Members of the Subcommittee were given time to question the witnesses. From the Democratic minority, Ranking Member Dan Lipinski (D-IL), a social scientist himself and former Chairman, described the Subcommittee’s prior record in focusing on the critical role of SBE sciences in areas as far-ranging as national security, health, and disaster response. Other Democrats on the Subcommittee expressed concerns about political attacks on individual scientists sending “a chilling message” to students considering scientific careers and emphasized the vital role of SBE research in understanding the human dimension in national challenges. New freshmen Republican members Andy Harris (R-MD) and Dan Benishek (R-MI), who are both physicians, expressed strong concerns about NSF’s Rapid Response Research (RAPID) grants and highlighted peer-reviewed NSF-funded projects they considered “a waste of money,” often using examples first published by Sen. Coburn in his recent report.
 
A report on the hearing by journalist Jeffrey Mervis was published online by Science magazine on June 3. Despite Chairman Brooks’ relatively measured remarks during the actual hearing, his on-the-record answers to Mervis’ questions are deeply troubling to the SBE science community. When asked whether he supports calls to eliminate the NSF Social, Behavioral, and Economic Sciences Directorate, Brooks responded: “No, I have no predisposition on which direction to head. But if I had to prioritize, I think that basic science generates more economic activity, which in turn helps support all the other things we want government to do, than do the social sciences.” In a follow up question from Mervis about whether Brooks thinks that the “SBE [Directorate] is not funding the same kind of basic science that the rest of NSF funds,” Brooks answered: “I don’t know what you mean by the rest of NSF. But with respect to the hard sciences, I have a priority with respect to them.” Pressed to define what he meant by “the hard sciences,” Brooks said: “Physics, math, materials development, and, although this may be outside NSF’s portfolio, advances in health care. That’s hard science to me. And you can see more tangible results there. So the social sciences have a greater burden of proof.”

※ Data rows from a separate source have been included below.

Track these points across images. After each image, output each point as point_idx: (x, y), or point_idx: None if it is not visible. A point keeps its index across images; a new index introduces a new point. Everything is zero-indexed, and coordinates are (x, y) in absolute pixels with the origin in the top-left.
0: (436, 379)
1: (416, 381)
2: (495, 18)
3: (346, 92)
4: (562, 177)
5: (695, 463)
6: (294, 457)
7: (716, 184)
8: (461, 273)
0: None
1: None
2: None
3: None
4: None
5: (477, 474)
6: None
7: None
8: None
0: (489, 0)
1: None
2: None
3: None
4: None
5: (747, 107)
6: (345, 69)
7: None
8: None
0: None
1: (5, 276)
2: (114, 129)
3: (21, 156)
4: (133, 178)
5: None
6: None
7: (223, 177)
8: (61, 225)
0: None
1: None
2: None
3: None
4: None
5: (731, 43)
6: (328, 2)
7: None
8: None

APA staff and colleagues from the Consortium of Social Science Associations met with Chairman Brooks personally on June 21 to express dismay that in his role as steward of federal support for the scientific enterprise, he had resurrected the untenable distinction between “hard” and “soft” sciences and suggested that social and behavioral sciences do not include "basic science." A followup letter (PDF, 141KB) was sent to Chairman Brooks and continued meetings with him and his staff are planned as part of the ongoing, multi-pronged approach to the attack within the current Congress on SBE sciences. This effort includes activating grassroots advocacy by the scientific community, leveraging support from other scientific and academic organizations and coalitions, capitalizing on media opportunities, monitoring legislation, and working to prevent and remove damaging bill language and amendments.